The Olympics celebrate PHYSICAL PROWESS. Chess does not, regardless how you want to twist mental stamina.
However, certain drugs will affect one's mental stamina and the "sport" needs to address that. It would be safer to say what is allowed, like caffeine and nicotine, say, instead of listing what is not allowed.
1. whatever they recently did to this website that forces it to reload the page and remove your blog entry automatically needs to be rolled back.
2. steve: what qualities must an activity possess to be called a sport?
3. The notion that mental stamina is not directly linked to physical stamina is ridiculous. As a physically fit member of the cognitive elite, I can say from experience that the most physically challenging events I've ever encountered in my life have been prolonged bouts of concentration, be it over a chess board, in a 3-hour final exam, or a week-long technical training course.

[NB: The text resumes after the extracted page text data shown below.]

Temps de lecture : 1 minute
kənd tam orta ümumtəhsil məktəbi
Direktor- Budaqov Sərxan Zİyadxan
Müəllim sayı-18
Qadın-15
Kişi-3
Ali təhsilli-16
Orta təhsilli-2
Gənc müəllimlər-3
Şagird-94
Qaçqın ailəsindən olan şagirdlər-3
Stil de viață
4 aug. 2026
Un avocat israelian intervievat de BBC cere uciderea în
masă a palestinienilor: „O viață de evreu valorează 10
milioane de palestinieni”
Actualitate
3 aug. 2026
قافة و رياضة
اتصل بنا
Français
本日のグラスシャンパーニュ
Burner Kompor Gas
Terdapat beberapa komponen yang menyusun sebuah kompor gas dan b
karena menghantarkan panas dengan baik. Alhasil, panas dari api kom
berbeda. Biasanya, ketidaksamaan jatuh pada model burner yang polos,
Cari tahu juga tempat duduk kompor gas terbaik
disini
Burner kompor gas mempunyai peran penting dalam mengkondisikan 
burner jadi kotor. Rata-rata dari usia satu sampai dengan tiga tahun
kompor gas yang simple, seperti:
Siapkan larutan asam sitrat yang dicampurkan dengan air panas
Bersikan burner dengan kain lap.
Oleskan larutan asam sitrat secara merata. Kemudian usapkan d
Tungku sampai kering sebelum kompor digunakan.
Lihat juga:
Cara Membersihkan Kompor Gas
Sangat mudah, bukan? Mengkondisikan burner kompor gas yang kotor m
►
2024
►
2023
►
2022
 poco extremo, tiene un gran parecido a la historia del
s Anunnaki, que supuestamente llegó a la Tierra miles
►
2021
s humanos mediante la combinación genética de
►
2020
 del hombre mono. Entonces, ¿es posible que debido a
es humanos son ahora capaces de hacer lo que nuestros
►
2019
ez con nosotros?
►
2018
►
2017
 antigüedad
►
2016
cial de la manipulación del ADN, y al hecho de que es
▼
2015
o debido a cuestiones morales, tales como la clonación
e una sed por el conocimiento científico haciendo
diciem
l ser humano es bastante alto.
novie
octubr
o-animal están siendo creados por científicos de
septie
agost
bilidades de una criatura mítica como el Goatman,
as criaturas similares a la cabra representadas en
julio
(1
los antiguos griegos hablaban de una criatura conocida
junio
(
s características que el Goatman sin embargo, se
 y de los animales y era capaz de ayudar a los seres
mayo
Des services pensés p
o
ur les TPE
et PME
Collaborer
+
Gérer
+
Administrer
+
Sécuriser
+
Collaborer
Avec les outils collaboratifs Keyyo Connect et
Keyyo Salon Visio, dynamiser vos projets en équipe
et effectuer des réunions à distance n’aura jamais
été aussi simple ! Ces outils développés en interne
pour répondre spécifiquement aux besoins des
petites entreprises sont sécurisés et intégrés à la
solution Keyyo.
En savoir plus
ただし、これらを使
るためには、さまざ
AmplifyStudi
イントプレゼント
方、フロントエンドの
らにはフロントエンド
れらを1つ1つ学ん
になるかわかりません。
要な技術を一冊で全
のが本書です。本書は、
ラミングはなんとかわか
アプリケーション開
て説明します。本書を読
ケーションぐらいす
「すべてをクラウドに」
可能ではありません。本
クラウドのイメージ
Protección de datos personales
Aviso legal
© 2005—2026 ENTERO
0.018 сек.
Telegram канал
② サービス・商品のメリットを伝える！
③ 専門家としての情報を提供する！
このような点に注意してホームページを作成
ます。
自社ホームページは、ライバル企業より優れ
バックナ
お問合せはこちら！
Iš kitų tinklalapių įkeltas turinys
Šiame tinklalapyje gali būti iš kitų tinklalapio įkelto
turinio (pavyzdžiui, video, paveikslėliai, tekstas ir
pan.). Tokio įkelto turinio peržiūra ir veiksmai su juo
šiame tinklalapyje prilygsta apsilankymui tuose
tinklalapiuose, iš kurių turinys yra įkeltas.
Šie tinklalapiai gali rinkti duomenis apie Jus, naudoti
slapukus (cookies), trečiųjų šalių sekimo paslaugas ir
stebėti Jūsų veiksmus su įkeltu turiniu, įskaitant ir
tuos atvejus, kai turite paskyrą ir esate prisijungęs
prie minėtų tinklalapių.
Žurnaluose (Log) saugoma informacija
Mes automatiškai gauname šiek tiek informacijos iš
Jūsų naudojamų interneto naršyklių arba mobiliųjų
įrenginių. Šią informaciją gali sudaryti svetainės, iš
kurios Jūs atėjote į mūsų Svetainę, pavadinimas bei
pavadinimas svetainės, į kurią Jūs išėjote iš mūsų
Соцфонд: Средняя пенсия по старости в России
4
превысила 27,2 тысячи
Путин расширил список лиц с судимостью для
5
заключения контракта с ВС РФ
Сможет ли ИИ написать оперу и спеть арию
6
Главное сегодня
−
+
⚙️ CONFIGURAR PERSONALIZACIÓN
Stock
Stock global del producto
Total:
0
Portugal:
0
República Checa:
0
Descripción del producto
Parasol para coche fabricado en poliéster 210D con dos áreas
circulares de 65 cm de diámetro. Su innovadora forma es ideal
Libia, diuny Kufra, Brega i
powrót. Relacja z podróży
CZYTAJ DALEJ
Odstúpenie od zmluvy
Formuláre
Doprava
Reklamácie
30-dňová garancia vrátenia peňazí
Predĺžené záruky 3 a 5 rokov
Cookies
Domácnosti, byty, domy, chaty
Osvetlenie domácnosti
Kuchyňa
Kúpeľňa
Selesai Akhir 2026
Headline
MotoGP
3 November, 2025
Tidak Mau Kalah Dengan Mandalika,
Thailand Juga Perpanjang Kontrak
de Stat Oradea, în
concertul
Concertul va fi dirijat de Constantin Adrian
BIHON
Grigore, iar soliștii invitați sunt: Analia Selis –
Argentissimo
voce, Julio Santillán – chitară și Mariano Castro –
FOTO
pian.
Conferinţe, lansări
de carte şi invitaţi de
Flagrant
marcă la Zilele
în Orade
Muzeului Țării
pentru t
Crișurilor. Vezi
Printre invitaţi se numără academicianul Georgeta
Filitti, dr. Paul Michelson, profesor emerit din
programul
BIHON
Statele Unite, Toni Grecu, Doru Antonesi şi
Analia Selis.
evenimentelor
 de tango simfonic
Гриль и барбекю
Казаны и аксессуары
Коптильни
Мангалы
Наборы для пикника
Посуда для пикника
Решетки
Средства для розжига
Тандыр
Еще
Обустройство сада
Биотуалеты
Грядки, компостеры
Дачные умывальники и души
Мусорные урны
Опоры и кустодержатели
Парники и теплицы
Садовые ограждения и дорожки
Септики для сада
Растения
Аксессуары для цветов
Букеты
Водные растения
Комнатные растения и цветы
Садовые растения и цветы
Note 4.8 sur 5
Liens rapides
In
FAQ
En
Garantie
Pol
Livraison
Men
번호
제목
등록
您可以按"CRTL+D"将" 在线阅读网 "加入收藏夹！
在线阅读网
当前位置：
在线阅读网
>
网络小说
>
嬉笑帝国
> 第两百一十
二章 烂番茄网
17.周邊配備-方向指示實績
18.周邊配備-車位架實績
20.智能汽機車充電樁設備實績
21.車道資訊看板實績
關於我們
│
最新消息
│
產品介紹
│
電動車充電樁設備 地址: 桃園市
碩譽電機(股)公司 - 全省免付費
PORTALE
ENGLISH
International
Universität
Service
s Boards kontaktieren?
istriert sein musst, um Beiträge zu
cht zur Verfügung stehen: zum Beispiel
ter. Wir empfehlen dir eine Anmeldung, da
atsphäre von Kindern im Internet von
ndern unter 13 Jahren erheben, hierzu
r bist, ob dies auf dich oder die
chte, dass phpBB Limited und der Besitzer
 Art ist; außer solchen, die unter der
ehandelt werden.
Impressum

That said, I don't believe the olympics will give the chess world, and FIDE in particular, what it wants. One more high level chess tournament every four years won't raise chess awareness at all. This is a political ploy on the part of FIDE to try to make itself more relevant, and has nothing to do with making chess more relevant. If FIDE were to cease to exist tomorrow and there was no concept of a chess world champion, the game itself would live on, and be played at the highest levels, as it did in the days of Morphy.
one other thing: if the IOC chooses to make chess a sanctioned sport, then the same should be done for the special olympics.